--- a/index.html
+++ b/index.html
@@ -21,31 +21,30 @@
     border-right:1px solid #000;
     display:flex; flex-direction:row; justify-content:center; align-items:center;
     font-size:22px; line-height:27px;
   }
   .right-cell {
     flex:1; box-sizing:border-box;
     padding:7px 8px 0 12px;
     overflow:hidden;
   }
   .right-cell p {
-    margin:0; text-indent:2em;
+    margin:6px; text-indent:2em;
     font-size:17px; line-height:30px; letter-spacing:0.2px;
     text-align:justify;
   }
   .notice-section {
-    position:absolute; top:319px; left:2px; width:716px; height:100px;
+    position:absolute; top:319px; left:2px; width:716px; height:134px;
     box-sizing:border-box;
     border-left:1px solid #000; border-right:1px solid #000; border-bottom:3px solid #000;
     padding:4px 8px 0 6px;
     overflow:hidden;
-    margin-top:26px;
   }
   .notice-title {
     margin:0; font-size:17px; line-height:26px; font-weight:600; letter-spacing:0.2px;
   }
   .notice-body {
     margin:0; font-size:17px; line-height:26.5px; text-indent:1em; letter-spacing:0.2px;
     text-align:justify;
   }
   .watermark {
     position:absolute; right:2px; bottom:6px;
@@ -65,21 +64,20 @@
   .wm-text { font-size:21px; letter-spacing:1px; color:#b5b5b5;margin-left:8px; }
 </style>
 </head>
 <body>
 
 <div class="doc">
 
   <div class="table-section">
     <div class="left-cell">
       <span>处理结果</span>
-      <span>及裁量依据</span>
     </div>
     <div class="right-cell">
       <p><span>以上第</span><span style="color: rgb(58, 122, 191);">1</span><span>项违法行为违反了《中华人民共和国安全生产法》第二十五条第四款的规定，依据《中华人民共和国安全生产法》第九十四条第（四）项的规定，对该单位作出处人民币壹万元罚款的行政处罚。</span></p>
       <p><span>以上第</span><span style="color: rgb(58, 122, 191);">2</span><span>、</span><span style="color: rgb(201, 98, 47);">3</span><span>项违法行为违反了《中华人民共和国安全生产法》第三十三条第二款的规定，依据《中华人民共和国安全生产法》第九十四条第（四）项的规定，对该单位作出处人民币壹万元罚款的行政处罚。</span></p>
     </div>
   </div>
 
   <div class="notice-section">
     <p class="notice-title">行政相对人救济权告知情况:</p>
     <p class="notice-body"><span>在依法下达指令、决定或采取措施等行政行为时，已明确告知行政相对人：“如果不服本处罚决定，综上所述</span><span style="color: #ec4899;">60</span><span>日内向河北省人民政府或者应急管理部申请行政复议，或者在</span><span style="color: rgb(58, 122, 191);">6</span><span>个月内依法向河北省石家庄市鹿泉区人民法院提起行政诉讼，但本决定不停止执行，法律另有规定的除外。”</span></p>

+ + + + + + +

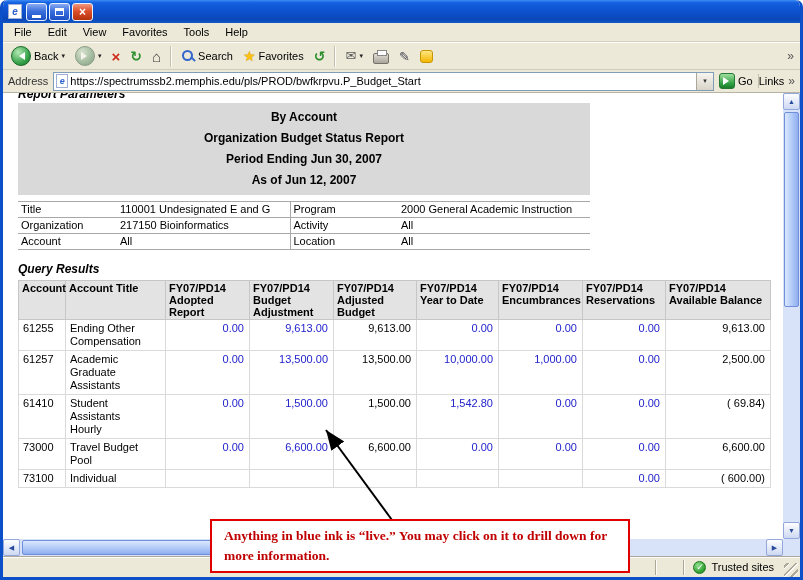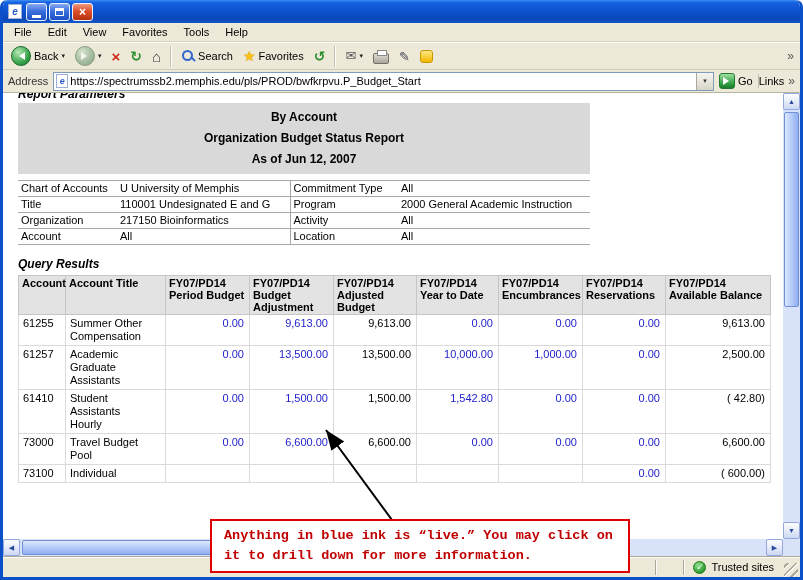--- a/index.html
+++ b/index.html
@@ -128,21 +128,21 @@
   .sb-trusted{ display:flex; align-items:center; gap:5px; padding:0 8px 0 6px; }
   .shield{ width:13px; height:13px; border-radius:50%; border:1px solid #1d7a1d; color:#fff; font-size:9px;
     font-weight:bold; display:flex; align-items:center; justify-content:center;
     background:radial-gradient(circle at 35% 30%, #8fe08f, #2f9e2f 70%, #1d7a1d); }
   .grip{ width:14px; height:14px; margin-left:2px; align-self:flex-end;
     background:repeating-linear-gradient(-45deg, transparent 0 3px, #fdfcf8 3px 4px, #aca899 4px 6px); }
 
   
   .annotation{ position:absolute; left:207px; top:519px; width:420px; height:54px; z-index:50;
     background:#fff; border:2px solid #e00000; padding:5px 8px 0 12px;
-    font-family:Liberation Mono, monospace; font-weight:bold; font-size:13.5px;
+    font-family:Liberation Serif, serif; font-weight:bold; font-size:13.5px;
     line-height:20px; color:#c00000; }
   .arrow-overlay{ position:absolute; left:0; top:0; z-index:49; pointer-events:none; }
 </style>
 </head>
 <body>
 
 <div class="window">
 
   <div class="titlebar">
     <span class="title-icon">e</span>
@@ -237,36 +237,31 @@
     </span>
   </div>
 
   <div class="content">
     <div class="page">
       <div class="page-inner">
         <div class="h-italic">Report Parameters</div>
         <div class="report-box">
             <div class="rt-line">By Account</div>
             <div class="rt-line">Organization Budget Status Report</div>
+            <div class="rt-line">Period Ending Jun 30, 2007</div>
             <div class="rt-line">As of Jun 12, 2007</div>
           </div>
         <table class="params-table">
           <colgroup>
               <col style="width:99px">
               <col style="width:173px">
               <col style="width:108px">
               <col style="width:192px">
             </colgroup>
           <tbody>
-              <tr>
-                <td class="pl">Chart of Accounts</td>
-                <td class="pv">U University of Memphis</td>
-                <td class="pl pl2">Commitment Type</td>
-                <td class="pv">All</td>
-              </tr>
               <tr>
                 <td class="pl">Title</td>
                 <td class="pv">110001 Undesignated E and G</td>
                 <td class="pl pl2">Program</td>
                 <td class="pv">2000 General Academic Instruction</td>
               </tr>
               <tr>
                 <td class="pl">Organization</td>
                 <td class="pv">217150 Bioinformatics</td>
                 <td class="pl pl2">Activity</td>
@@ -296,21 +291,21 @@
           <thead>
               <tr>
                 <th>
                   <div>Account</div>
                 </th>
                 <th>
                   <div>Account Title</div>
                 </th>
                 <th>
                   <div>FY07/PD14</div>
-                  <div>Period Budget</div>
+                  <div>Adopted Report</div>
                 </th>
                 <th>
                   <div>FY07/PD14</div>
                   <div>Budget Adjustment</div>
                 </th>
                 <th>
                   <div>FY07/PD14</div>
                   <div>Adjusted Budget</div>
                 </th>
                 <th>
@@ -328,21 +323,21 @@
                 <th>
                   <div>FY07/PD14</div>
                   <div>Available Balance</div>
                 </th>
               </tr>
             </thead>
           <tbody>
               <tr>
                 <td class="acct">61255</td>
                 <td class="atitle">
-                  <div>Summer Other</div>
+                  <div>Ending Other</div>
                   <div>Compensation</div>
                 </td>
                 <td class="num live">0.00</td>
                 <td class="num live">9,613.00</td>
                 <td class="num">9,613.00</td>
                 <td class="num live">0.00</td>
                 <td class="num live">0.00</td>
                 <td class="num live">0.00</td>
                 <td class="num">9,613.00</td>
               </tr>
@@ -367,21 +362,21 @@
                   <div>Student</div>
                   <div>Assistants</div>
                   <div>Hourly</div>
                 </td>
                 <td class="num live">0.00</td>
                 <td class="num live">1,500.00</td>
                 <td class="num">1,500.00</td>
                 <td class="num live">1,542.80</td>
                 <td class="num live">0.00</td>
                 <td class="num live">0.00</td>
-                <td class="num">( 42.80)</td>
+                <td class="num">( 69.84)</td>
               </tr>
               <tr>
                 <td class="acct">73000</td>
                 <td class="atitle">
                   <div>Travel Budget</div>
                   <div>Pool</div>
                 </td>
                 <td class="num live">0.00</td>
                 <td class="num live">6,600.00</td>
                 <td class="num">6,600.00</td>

+ + + + + + +

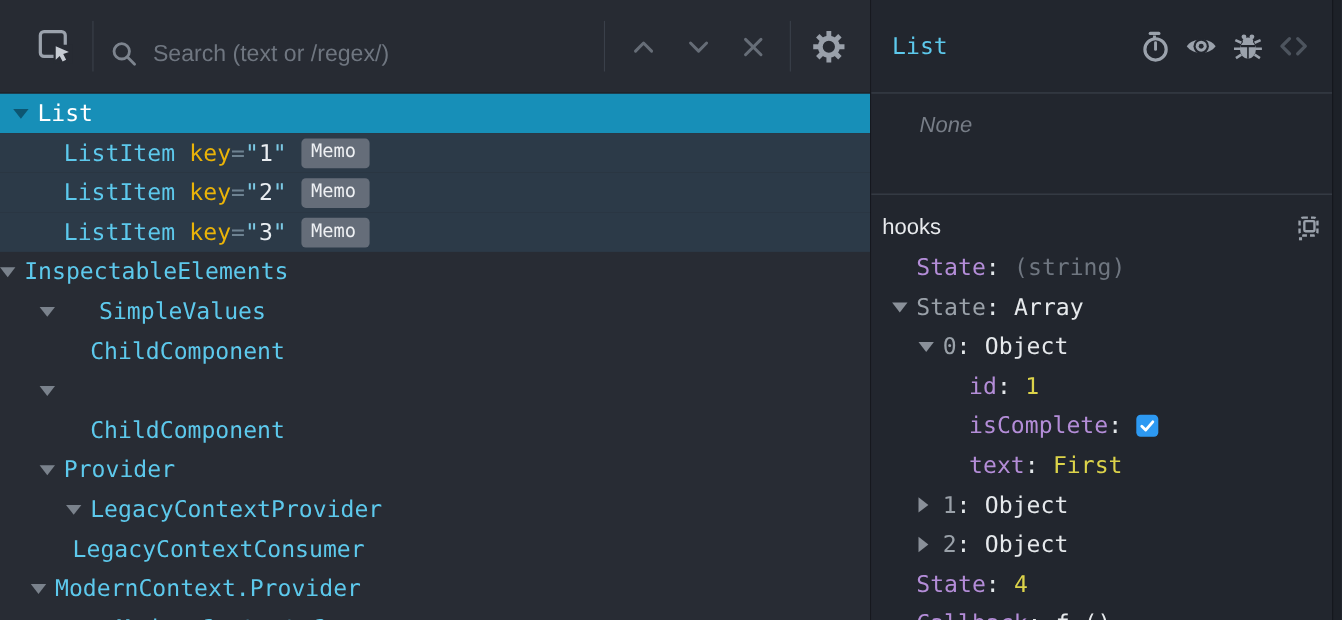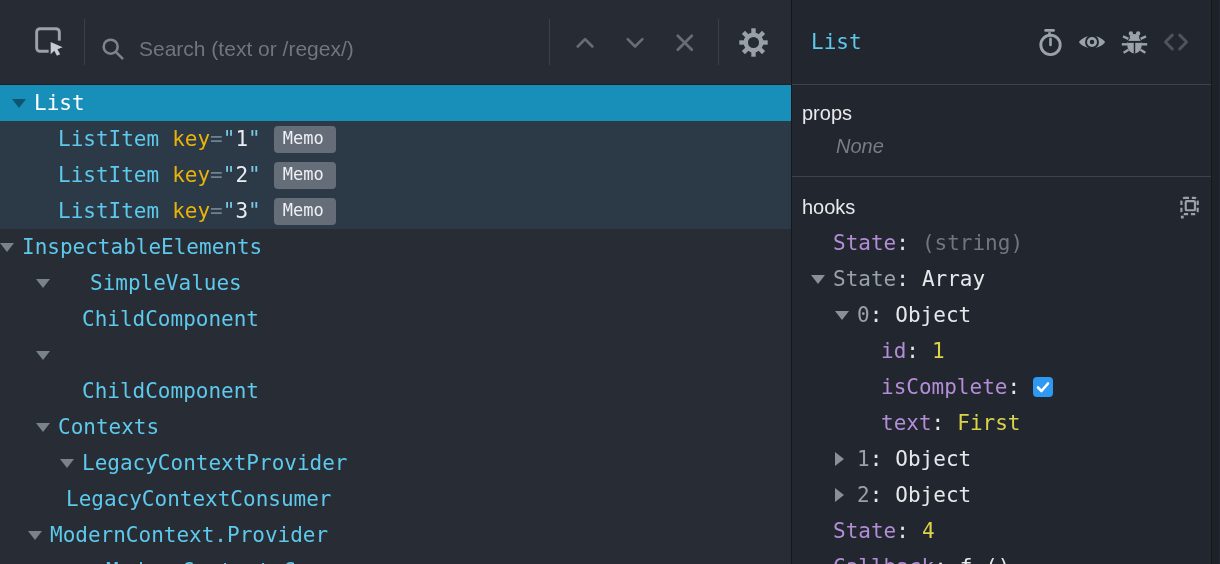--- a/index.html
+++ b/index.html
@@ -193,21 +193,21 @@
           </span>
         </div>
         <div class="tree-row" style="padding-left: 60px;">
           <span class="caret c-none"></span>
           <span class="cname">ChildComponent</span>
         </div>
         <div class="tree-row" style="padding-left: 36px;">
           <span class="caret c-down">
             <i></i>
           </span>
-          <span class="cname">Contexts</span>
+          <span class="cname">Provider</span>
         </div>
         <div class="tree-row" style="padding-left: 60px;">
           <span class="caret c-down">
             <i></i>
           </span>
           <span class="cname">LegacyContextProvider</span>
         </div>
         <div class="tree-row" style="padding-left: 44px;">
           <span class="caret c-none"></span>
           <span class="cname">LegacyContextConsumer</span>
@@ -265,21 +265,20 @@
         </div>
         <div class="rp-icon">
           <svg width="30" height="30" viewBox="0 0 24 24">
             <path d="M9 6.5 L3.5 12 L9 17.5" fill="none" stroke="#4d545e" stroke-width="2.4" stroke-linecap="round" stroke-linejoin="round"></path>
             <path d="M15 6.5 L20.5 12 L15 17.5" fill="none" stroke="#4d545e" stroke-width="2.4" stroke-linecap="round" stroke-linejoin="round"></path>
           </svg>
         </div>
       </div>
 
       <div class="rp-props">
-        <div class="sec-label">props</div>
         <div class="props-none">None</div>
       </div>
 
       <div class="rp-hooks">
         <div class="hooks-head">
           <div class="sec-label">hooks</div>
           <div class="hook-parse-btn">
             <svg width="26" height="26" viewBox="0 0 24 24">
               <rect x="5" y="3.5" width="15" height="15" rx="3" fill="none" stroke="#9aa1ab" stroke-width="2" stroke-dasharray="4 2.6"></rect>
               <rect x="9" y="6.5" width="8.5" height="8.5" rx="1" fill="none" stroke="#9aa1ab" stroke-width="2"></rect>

+ + + + + + +

YOUR TASK —
The exercise is to copy out every line above that has the word "padding" in it.

COMPLETED EXERCISE —
     padding:7px 8px 0 12px;
     padding:4px 8px 0 6px;
   .sb-trusted{ display:flex; align-items:center; gap:5px; padding:0 8px 0 6px; }
     background:#fff; border:2px solid #e00000; padding:5px 8px 0 12px;
         <div class="tree-row" style="padding-left: 60px;">
         <div class="tree-row" style="padding-left: 36px;">
         <div class="tree-row" style="padding-left: 60px;">
         <div class="tree-row" style="padding-left: 44px;">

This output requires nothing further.